_The data:_
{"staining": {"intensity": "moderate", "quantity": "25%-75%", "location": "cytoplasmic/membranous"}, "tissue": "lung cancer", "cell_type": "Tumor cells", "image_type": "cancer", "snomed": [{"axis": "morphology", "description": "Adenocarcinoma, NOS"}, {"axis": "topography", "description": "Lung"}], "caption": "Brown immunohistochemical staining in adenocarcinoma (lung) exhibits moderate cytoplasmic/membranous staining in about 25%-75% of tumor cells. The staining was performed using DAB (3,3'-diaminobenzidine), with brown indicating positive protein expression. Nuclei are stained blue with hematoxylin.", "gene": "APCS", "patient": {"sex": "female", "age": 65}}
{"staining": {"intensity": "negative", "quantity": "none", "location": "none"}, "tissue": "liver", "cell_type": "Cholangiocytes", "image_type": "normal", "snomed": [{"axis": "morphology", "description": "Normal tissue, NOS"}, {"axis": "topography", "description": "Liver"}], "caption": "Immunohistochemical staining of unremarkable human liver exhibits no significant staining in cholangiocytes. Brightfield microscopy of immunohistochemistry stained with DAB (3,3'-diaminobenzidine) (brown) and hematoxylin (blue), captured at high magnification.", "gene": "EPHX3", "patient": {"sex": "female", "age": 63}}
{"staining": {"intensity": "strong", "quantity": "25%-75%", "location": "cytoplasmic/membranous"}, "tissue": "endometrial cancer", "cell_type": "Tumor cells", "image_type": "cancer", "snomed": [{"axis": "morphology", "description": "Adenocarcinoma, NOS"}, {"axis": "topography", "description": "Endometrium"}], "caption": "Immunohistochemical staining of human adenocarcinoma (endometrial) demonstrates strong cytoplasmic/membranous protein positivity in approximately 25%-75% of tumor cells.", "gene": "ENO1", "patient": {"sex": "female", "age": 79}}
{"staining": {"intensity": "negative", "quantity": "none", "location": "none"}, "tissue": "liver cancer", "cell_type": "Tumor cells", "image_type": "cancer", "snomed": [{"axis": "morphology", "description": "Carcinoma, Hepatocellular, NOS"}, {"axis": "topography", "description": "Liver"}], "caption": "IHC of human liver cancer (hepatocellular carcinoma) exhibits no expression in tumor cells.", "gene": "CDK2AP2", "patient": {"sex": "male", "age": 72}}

_Your goal:_
Repeat the listing. Keep every character the same.

_Solution for this problem:_
{"staining": {"intensity": "moderate", "quantity": "25%-75%", "location": "cytoplasmic/membranous"}, "tissue": "lung cancer", "cell_type": "Tumor cells", "image_type": "cancer", "snomed": [{"axis": "morphology", "description": "Adenocarcinoma, NOS"}, {"axis": "topography", "description": "Lung"}], "caption": "Brown immunohistochemical staining in adenocarcinoma (lung) exhibits moderate cytoplasmic/membranous staining in about 25%-75% of tumor cells. The staining was performed using DAB (3,3'-diaminobenzidine), with brown indicating positive protein expression. Nuclei are stained blue with hematoxylin.", "gene": "APCS", "patient": {"sex": "female", "age": 65}}
{"staining": {"intensity": "negative", "quantity": "none", "location": "none"}, "tissue": "liver", "cell_type": "Cholangiocytes", "image_type": "normal", "snomed": [{"axis": "morphology", "description": "Normal tissue, NOS"}, {"axis": "topography", "description": "Liver"}], "caption": "Immunohistochemical staining of unremarkable human liver exhibits no significant staining in cholangiocytes. Brightfield microscopy of immunohistochemistry stained with DAB (3,3'-diaminobenzidine) (brown) and hematoxylin (blue), captured at high magnification.", "gene": "EPHX3", "patient": {"sex": "female", "age": 63}}
{"staining": {"intensity": "strong", "quantity": "25%-75%", "location": "cytoplasmic/membranous"}, "tissue": "endometrial cancer", "cell_type": "Tumor cells", "image_type": "cancer", "snomed": [{"axis": "morphology", "description": "Adenocarcinoma, NOS"}, {"axis": "topography", "description": "Endometrium"}], "caption": "Immunohistochemical staining of human adenocarcinoma (endometrial) demonstrates strong cytoplasmic/membranous protein positivity in approximately 25%-75% of tumor cells.", "gene": "ENO1", "patient": {"sex": "female", "age": 79}}
{"staining": {"intensity": "negative", "quantity": "none", "location": "none"}, "tissue": "liver cancer", "cell_type": "Tumor cells", "image_type": "cancer", "snomed": [{"axis": "morphology", "description": "Carcinoma, Hepatocellular, NOS"}, {"axis": "topography", "description": "Liver"}], "caption": "IHC of human liver cancer (hepatocellular carcinoma) exhibits no expression in tumor cells.", "gene": "CDK2AP2", "patient": {"sex": "male", "age": 72}}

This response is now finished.